Russian belligerence and military conquests highly correlate to oil prices, it appears. Logic then dictates that the invader would ostensibly suffer a significant setback in its attempt to occupy Ukraine if oil cheapened considerably. After all, Russia’s main source of revenue that finances its military comes from exports of fossil fuels. And technically such a move is plausible, just think of the spare capacity Saudi Arabia and its Persian Guld allies sit on. Politically, nonetheless, it will not happen. Since the emergence of the US shale industry the Kingdom’s relationship with the US has cooled whilst its interests have become more aligned with Russia, as mirrored in the formation of the OPEC+ consortium in 2016. Co-operation between the Kingdom and the world’s biggest oil consumer is still tangible in the area of defense and Middle East security but Saudi priorities in the oil sector has clearly shifted away from the former strategic ally. The seismic changes in the US oil sector and in its relationship with Saudi Arabia, which used to be based on an indestructible foundation is aptly mirrored in crude oil import volumes as updated monthly by the EIA.
The arrival of the US shale sector made the country the world’s largest oil producer currently pumping around 13 mbpd, a giant leap from the 5 mbpd observed in 2008. The inevitable consequence of this ever-increasing volume of domestic crude oil is a declining reliance on foreign oil, let it be crude or refined products. Gross crude oil imports have gradually declined from over 10 mbpd 17 years ago to around 6.5 mbpd this year. Add to that product figures and you will see gross combined shipments from oversees plunged from nearly 14 mbpd close to 8 mbpd during the same period.
A more accurate picture of the US dependence on foreign oil surfaces when export data is added to the equation and a net result is achieved, which is truly gobsmacking. In 2007 the US sent 1.4 mbpd of oil, almost exclusively products abroad. Then, as US production started to take off the crude oil export was lifted at the end of 2015, gross export volumes jumped to 7.6 mbpd by 2018 and ascended further breaking above the 10 mbpd mark last year and averaging 10.7 mbpd in the first two months of 2024. When deducting the gross export figures from imports it will appear that the US became net exporter for the first time in history in 2020 (635,000 bpd) and has not looked back. Last year’s combined net export volume increased to 1.6 mbpd rising further to 2.3 mbpd in January and February 2024.
This is what is called oil independence and a drastic reduction of reliance on former trading partners, such as OPEC, the Persian Gulf nations, or Saudi Arabia, itself.
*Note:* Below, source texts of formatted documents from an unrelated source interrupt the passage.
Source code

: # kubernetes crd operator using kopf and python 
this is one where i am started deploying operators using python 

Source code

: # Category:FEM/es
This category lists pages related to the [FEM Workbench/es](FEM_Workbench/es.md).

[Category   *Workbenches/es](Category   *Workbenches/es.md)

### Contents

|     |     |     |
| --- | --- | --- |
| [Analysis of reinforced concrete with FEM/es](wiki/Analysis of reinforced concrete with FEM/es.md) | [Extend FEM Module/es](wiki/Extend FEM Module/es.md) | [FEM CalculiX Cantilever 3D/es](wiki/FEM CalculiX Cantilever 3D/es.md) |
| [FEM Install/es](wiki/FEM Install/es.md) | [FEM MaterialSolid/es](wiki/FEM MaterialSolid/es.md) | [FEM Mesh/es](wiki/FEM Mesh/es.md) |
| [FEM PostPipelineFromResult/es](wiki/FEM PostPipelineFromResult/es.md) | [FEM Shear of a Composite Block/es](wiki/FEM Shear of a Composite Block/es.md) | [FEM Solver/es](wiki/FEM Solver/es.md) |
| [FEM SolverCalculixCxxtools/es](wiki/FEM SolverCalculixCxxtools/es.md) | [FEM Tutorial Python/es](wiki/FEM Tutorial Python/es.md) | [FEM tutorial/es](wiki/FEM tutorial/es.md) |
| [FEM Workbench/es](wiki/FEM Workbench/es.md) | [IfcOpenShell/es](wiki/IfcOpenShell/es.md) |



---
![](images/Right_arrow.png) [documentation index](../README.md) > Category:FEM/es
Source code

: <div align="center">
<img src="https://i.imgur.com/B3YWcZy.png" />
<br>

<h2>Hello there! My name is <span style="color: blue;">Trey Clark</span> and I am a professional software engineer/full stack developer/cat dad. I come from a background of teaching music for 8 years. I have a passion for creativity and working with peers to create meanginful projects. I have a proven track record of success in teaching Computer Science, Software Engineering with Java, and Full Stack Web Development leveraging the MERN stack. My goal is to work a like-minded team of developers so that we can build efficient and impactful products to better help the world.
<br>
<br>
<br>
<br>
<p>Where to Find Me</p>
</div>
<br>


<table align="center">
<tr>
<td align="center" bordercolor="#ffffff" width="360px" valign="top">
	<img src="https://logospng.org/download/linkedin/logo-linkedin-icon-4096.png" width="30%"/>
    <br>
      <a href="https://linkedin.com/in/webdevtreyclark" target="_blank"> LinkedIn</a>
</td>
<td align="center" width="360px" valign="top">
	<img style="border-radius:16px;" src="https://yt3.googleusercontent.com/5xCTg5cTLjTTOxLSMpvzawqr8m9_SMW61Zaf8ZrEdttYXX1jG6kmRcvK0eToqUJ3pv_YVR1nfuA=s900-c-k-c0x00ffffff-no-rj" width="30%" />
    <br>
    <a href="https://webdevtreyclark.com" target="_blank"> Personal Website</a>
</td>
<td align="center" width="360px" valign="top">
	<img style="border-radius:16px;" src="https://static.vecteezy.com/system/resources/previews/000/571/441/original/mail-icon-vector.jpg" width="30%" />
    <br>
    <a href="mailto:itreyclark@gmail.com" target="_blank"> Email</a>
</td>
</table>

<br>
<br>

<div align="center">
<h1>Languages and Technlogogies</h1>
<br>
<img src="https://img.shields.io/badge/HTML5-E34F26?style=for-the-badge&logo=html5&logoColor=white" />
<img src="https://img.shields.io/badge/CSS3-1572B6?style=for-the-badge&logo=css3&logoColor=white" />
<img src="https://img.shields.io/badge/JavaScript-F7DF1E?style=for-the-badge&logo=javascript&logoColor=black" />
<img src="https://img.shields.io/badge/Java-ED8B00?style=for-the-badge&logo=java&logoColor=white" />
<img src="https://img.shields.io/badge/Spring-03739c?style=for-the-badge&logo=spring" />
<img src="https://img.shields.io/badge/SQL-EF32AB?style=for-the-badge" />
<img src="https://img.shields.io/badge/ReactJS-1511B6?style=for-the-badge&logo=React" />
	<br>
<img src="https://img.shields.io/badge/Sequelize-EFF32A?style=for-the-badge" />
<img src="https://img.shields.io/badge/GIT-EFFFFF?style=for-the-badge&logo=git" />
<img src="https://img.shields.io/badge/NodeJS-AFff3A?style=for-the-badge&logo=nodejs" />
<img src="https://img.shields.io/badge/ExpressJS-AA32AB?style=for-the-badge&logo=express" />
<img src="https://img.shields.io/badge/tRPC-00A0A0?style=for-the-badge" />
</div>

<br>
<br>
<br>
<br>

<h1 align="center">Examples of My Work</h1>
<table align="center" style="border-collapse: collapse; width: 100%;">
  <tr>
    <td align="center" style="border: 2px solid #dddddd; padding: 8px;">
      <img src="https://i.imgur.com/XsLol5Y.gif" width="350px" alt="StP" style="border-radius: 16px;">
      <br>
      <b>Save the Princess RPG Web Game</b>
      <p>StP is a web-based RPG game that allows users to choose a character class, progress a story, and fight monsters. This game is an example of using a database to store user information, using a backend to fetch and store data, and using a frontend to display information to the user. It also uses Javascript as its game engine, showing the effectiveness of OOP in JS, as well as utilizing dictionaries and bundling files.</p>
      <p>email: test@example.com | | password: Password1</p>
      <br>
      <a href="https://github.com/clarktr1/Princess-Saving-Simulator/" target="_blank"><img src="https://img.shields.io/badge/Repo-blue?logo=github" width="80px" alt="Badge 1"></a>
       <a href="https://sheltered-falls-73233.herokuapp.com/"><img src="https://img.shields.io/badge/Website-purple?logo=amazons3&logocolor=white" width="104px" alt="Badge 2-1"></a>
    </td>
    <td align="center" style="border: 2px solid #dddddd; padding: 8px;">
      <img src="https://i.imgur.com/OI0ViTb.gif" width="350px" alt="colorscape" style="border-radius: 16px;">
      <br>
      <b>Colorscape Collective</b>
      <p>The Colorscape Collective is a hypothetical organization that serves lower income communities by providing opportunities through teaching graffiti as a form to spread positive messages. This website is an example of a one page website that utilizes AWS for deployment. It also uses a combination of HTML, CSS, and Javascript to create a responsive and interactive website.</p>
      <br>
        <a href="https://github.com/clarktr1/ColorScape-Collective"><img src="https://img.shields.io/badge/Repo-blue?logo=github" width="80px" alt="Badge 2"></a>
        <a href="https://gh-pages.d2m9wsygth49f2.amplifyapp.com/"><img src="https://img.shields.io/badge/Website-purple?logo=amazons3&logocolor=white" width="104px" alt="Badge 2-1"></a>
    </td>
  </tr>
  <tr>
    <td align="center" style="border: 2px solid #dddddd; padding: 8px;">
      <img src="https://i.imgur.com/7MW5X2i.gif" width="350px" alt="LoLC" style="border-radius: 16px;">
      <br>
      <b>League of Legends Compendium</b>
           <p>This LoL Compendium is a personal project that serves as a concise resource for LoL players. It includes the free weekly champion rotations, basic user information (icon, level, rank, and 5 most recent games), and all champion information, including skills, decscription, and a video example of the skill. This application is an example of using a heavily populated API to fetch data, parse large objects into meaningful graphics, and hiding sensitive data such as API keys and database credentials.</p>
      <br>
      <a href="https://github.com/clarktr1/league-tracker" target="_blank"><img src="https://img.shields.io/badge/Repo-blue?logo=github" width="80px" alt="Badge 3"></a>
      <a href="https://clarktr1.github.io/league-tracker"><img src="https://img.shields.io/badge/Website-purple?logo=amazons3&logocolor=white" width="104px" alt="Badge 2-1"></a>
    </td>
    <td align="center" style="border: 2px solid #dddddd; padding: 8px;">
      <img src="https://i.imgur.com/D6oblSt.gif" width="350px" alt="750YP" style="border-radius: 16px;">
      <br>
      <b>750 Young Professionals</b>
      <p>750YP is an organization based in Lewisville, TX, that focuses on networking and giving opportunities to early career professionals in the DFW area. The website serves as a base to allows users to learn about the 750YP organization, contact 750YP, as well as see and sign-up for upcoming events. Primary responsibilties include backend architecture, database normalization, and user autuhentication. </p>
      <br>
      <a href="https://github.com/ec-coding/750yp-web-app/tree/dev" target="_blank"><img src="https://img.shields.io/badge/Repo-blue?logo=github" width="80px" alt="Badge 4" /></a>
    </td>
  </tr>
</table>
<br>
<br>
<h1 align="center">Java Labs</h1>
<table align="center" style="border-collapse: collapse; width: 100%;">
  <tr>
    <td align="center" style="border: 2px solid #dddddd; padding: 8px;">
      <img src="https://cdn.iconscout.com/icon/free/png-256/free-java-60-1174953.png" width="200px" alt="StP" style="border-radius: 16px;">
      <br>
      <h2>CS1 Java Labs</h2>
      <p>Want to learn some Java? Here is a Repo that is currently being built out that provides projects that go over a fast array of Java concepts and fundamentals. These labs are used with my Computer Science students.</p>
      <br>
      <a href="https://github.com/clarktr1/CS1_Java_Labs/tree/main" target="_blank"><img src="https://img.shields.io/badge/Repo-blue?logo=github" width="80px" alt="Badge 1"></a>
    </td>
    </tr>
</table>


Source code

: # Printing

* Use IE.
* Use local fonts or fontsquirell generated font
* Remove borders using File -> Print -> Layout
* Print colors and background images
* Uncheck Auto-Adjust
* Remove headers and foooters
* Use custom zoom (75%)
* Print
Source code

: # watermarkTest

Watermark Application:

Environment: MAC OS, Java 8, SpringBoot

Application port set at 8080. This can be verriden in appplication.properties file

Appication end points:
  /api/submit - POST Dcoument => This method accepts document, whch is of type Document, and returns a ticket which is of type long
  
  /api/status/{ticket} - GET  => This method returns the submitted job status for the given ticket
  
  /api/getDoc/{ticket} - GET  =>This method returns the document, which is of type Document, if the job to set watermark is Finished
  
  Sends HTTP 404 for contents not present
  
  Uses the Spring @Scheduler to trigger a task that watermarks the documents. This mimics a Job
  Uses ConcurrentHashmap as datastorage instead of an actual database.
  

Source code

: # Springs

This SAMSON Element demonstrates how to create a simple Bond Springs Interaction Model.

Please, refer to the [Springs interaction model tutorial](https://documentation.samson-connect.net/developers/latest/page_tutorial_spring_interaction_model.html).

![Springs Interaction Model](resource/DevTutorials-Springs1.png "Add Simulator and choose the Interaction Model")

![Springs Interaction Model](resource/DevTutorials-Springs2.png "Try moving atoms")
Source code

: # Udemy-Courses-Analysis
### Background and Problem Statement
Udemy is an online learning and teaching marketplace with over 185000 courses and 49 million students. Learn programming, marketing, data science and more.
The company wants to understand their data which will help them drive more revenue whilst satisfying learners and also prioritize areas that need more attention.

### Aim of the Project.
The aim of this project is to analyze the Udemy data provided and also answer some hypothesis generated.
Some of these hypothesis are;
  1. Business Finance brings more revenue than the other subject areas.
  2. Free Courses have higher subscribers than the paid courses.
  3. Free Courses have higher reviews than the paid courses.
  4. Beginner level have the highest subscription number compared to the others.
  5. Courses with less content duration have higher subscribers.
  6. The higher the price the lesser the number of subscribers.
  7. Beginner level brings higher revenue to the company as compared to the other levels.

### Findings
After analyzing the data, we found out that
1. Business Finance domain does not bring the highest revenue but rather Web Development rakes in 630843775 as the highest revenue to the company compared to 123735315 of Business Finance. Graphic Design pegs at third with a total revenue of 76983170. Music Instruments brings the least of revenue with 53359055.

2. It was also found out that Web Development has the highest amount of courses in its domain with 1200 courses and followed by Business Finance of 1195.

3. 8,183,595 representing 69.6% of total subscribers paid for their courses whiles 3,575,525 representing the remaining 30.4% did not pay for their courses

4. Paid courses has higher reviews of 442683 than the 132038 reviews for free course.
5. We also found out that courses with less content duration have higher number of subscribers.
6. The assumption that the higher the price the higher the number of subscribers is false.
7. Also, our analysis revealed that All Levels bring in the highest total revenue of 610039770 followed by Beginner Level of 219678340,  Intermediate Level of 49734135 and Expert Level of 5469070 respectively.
OPEC’s market share of the total US gross crude oil imports has declined from the peak of 55% in 2008 to 13% this year, Persian Gulf OPEC producers’ slice of the cake diminished from 24% to below 7% and Saudi Arabia is now sending a mere 274,000 bpd of crude oil to the US, compared with 1.5 mbpd in 2008, a decline of 82%. It is the latter figure that tells us that albeit the two countries will keep leaning on one another in certain areas, the US will be unable to count on the Kingdom to undermine Russia in its offensive against Ukraine. Financial and military aid to the Ukraine, and embargoes, particularly technological sanctions on the aggressor are the way forward, but US independence outlined above means that oil will not be weaponized.